In 2006, The Pew Charitable Trusts, in collaboration with the State Justice
Institute and Barton Foundation provided support for a new initiative
called Fostering
Court Improvemnt. Fostering Court Improvement (FCI) combines
child welfare data expertise developed at Emory University and
the University
of Illinois at Urbana-Champaign to convert the existing semiannualAdoption
and Foster Care Analysis and Reporting System (AFCARS) data submissions into a longitudinal picture of the system that is statistically
sound and
infinitely useful. The initiative will be housed at Emory University.
Dr. Mark Testa of Fostering Results at the University of Illinois at Urbana-Champaign
School of Social Work, the Honorable Nancy Salyers of Fostering
Results,
and Andy Barclay of the Barton Child Law and Policy Clinic at Emory
University School of Law will lead the project.
In 2004 the American Bar Association Center on Children and the Law, the
National Center for State Courts, and the National Council of Juvenile and
Family Court Judges issued "Building
a Better Court," a publication
outlining recommended court performance and judicial workload measures.
The court performance measures cover four basic outcomes: 1) safety, 2)
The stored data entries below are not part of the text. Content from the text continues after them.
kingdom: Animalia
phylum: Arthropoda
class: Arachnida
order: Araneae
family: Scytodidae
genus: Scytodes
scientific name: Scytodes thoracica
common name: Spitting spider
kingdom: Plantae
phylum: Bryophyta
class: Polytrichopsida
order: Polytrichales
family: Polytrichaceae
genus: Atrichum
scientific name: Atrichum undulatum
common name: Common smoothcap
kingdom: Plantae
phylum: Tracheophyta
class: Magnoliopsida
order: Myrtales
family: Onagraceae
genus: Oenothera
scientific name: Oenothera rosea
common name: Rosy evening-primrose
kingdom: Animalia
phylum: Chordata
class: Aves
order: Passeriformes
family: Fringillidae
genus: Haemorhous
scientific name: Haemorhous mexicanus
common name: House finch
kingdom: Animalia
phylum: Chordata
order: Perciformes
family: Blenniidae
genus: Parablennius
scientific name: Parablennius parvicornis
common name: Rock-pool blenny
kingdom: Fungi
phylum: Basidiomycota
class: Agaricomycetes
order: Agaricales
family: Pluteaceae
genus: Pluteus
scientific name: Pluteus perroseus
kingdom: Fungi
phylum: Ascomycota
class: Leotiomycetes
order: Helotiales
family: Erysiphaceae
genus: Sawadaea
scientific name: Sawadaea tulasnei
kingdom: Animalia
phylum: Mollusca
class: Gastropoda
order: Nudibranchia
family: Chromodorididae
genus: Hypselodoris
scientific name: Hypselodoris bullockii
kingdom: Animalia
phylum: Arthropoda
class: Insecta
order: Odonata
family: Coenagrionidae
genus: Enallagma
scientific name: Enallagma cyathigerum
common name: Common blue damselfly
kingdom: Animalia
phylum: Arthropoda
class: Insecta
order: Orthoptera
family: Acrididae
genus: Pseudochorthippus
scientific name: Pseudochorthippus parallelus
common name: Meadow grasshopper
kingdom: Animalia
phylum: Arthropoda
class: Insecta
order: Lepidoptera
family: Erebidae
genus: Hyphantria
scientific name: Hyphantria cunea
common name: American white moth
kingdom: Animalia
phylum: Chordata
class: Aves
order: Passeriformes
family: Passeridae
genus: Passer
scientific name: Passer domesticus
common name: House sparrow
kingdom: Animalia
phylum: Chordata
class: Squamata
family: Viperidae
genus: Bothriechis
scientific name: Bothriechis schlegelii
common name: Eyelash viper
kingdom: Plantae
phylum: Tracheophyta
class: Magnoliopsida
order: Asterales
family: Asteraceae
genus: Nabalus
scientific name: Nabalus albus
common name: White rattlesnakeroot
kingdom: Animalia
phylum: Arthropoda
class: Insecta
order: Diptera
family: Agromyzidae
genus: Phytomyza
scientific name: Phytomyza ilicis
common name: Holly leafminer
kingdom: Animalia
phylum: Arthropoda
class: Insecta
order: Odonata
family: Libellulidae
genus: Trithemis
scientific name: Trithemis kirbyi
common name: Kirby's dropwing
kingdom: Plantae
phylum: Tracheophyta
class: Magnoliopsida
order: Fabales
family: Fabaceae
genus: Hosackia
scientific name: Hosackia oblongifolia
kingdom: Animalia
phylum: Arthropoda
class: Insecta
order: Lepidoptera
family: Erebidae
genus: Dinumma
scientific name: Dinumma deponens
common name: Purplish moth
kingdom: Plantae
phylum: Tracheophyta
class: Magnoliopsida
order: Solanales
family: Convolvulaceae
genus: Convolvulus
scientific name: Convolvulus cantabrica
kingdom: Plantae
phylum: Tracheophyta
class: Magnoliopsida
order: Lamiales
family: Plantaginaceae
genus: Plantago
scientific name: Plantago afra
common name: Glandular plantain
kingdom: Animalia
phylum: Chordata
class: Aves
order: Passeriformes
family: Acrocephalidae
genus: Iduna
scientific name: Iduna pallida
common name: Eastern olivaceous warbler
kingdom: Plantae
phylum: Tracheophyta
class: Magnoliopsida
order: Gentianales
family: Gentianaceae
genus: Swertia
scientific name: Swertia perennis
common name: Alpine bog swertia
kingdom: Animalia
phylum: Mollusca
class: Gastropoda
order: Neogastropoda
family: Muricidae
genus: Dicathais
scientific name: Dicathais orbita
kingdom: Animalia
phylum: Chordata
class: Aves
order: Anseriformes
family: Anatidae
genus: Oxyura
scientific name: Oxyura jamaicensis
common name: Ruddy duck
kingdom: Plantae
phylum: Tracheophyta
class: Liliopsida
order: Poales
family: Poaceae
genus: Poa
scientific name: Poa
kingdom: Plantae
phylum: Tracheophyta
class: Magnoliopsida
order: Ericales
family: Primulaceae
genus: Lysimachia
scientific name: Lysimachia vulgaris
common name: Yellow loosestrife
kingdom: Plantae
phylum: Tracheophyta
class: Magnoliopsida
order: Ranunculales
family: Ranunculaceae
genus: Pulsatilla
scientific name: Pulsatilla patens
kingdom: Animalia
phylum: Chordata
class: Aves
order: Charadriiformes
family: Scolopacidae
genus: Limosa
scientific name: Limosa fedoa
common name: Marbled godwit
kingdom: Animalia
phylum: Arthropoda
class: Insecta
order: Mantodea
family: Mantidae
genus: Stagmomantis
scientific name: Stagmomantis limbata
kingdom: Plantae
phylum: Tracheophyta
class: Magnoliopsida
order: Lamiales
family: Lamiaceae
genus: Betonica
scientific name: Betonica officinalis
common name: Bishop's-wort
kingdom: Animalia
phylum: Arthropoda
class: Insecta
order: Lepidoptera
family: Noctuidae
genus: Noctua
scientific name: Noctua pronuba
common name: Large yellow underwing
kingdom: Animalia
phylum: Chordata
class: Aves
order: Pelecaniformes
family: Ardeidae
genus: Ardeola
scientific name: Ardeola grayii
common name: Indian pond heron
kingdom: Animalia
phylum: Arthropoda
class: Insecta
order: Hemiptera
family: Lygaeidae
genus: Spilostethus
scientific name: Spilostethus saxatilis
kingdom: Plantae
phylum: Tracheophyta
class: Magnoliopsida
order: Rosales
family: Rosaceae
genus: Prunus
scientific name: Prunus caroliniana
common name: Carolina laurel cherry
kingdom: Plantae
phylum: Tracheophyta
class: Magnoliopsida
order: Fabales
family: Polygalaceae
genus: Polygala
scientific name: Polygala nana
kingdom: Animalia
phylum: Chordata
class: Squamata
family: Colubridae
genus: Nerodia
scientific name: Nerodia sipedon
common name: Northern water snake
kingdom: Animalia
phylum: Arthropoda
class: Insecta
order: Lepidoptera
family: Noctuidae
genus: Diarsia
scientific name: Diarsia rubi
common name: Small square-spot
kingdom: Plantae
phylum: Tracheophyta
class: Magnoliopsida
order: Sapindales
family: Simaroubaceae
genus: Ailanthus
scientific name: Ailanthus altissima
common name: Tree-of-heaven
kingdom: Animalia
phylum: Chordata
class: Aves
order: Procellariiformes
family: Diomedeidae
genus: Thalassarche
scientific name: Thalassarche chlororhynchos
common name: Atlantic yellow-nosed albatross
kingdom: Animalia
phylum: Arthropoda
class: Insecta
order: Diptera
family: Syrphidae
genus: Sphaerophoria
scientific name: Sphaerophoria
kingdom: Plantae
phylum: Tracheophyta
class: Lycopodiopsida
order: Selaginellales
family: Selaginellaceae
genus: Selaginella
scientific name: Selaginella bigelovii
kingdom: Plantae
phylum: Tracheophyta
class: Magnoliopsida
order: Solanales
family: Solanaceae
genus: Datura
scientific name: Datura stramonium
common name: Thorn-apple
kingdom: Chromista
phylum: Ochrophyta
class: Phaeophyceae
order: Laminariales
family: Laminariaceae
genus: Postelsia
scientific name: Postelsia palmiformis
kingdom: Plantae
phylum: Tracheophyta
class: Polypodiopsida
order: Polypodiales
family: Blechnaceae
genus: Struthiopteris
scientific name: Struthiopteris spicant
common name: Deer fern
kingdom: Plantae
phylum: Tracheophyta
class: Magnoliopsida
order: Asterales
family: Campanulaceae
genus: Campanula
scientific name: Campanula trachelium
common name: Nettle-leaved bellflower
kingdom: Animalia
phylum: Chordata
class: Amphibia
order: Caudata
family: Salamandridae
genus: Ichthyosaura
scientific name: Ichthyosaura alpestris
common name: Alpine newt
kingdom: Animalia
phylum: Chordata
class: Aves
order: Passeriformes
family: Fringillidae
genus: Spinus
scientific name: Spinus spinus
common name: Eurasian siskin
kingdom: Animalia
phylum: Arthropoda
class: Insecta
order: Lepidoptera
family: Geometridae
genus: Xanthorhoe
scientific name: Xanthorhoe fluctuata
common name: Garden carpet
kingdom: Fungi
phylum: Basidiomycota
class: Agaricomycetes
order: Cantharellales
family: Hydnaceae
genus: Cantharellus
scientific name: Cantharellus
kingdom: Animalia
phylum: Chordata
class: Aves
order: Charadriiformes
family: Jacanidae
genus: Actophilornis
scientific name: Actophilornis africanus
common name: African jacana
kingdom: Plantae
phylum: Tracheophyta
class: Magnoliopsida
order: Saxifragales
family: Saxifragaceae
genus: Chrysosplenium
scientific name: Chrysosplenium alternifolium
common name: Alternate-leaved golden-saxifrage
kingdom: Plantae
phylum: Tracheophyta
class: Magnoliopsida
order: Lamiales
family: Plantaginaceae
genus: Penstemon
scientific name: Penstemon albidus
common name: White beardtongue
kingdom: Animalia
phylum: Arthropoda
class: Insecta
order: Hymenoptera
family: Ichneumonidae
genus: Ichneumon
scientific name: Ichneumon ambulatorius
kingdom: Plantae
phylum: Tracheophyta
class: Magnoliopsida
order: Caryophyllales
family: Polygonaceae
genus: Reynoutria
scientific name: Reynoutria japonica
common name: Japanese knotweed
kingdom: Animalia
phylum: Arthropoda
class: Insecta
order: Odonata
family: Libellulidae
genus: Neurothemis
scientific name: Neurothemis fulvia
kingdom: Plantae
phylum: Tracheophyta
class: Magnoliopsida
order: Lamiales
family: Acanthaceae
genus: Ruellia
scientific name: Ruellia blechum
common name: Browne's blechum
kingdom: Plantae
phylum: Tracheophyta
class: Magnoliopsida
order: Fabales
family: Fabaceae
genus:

permanency, 3) due process, and 4) timeliness. Courts are now expected to
find the means to measure and track these performance measures. Improved
analysis of AFCARS as done in the FCI project provides courts with readily
available data for a portion of these performance measures. FCI posts the
longitudinal AFCARS files on a website that is broken out by county which
can often be mapped to judicial circuits and child welfare regions. Information
for the entire state’s performance is also available. The data on
the website show every comparison imaginable both within and across jurisdictions.
Using this longitudinal AFCARS data set, the courts have the benefit of
a nationally recognized and endorsed system of court performance measures.
FCI provides the courts and child welfare agency with shared data that enable
both entities to track their performance, thereby enabling improved outcomes
for children by addressing areas in need of improvement.